All lines in the records that carry the string "Daily" are to be shown.

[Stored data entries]
◇ ◇ ◇ ◇

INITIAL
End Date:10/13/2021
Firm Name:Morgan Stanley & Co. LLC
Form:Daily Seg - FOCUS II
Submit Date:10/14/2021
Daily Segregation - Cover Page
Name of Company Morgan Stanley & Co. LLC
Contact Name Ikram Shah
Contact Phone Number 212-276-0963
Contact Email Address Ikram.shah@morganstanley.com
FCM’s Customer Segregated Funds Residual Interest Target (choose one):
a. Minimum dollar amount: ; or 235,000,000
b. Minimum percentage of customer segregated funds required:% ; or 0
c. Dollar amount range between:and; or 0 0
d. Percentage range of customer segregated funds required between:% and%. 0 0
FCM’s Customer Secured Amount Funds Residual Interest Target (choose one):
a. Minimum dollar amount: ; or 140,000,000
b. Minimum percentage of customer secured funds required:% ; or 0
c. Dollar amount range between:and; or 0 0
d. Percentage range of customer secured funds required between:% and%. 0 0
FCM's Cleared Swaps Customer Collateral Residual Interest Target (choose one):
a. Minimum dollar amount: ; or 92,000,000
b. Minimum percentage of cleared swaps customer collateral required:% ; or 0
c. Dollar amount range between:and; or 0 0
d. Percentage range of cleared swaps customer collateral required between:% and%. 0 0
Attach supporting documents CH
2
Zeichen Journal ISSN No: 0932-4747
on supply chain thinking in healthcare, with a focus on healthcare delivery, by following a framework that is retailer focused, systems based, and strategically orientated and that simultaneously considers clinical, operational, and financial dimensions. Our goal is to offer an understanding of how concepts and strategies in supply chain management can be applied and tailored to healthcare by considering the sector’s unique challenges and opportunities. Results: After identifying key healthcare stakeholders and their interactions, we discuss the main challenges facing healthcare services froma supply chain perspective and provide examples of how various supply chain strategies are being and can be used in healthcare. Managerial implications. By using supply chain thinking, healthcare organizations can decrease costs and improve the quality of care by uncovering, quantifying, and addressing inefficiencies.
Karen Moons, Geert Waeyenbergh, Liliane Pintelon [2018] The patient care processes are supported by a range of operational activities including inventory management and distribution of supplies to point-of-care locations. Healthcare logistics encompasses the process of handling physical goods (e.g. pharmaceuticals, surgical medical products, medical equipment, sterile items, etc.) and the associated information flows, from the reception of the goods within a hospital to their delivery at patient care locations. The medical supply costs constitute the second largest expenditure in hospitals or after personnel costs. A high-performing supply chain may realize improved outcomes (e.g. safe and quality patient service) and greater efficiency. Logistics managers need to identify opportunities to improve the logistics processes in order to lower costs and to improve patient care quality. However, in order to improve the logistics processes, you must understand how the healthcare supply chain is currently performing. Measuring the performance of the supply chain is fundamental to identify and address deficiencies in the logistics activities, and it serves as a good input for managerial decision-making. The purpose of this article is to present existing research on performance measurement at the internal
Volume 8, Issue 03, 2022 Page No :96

◇ ◇ ◇ ◇

ANSWER BOX ▸
Form:Daily Seg - FOCUS II
Daily Segregation - Cover Page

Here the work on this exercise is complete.